The Limits of Insurance as a Solution
The PLI Act was drafted in 1991. Its compensation figures have not been updated since and are severely outdated. For instance, for a medical injury, compensation is capped at Rs 12,500 (roughly $154) and Rs. 25,000 (roughly $308) in case of death. In this regard, some efforts have been initiated to update the figures and amend the Act. Another limitation is that the PLI Act restricts its scope to accidents. This means that if the pollution caused was intentional or knowingly caused, the PLI Act does not apply.
The insurance policies impose certain caveats, further limiting what is covered. Government fines in response to the accident are not covered under the policies, meaning government clean-up costs would not be covered under the policy. The policy wording may also provide an escape route to the insurers after the insured company gets a fresh start–as the policy only indemnifies any loss from the liability arising from the insured actions.
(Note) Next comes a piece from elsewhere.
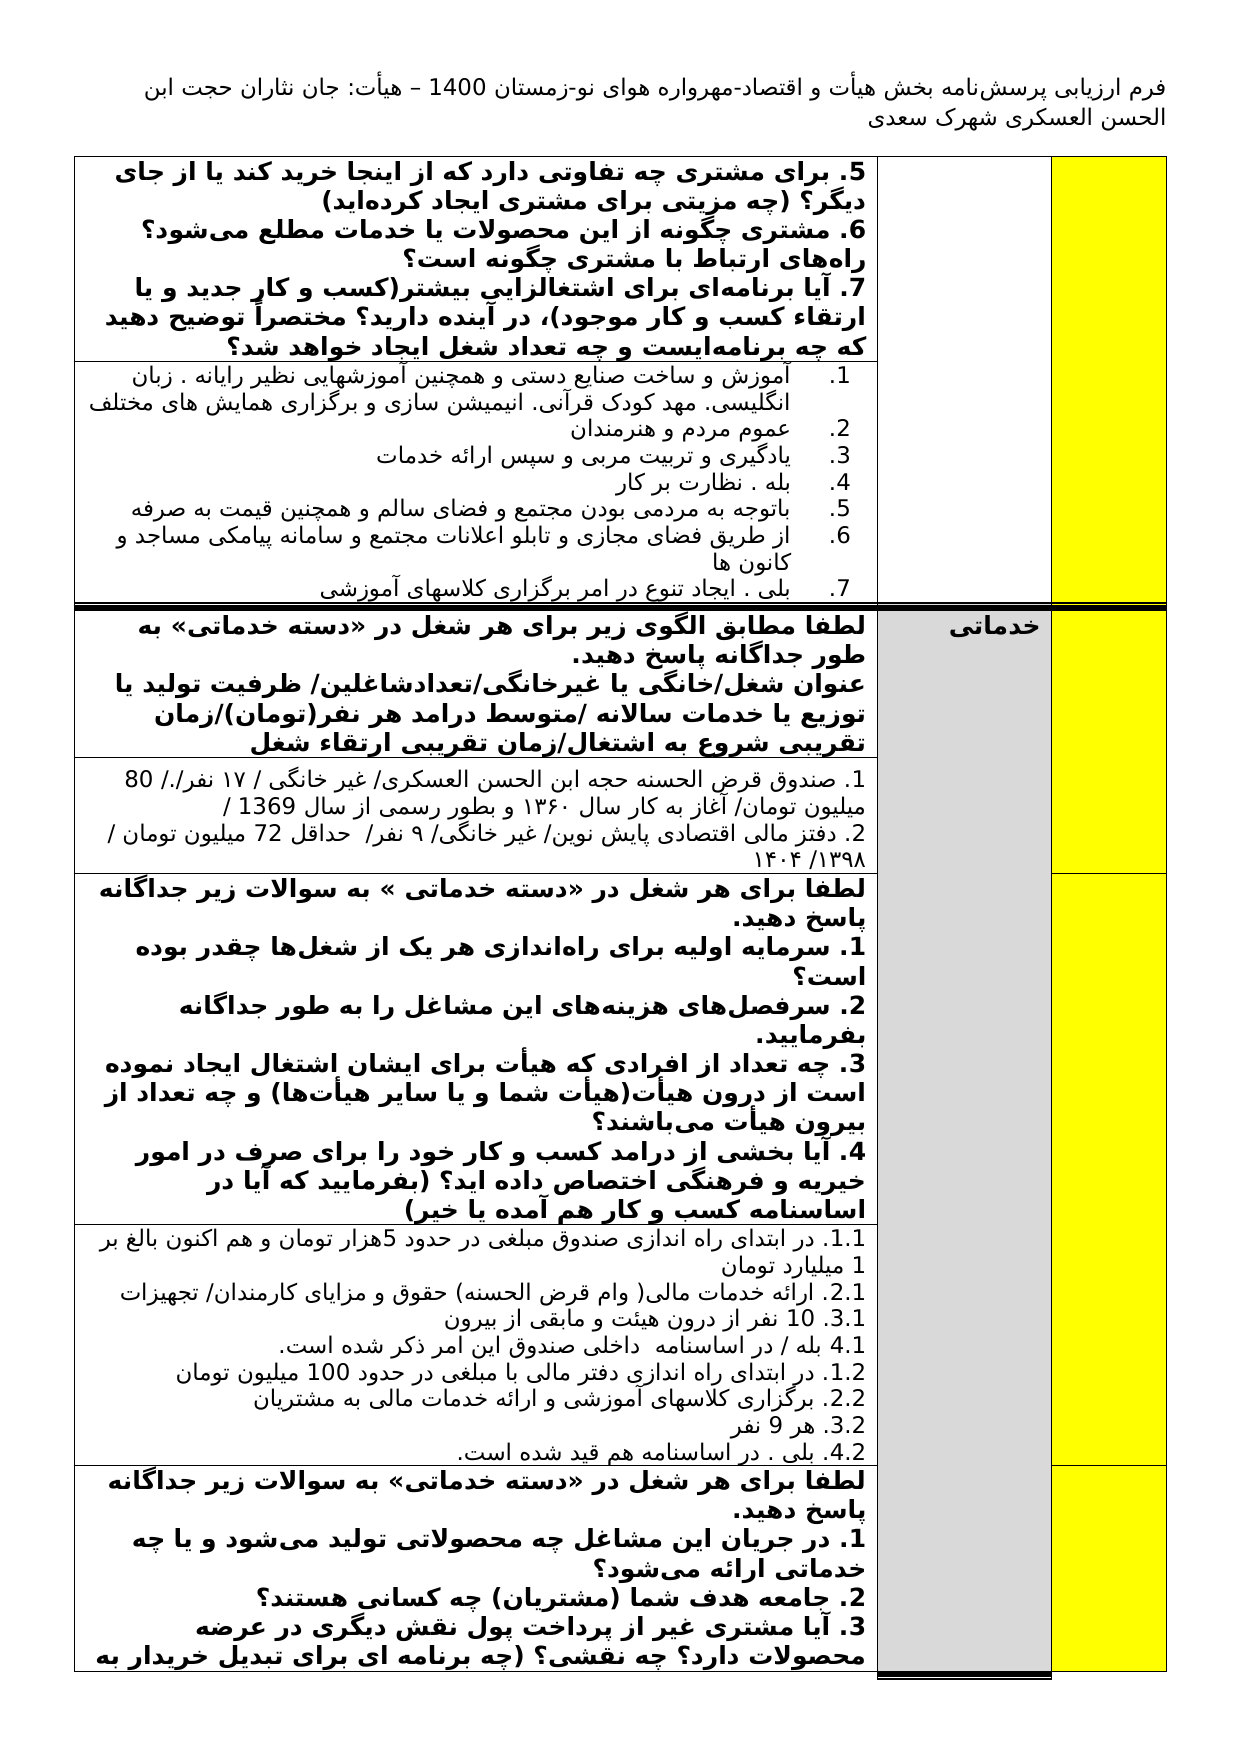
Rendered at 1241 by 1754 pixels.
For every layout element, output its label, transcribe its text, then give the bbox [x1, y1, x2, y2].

As discussed, a fresh start rids the insured company of liability, possibly allowing the insurer off the hook.
Regardless of the cause, insolvency is complex, where what is sought for is greater than what can be repaid. The IBC, which is agnostic to social issues by design, overrides environmental policy. In such a scenario, public liability insurance can provide a harmonious solution. For instance, schemes under the PLI Act, while not perfect, are better suited to tackle such a situation–which better balance both environmental policies by resolving environmental claims while respecting insolvency policies.
Sriram Prasad is a Researcher at the Indian Institute of Management Ahmedabad.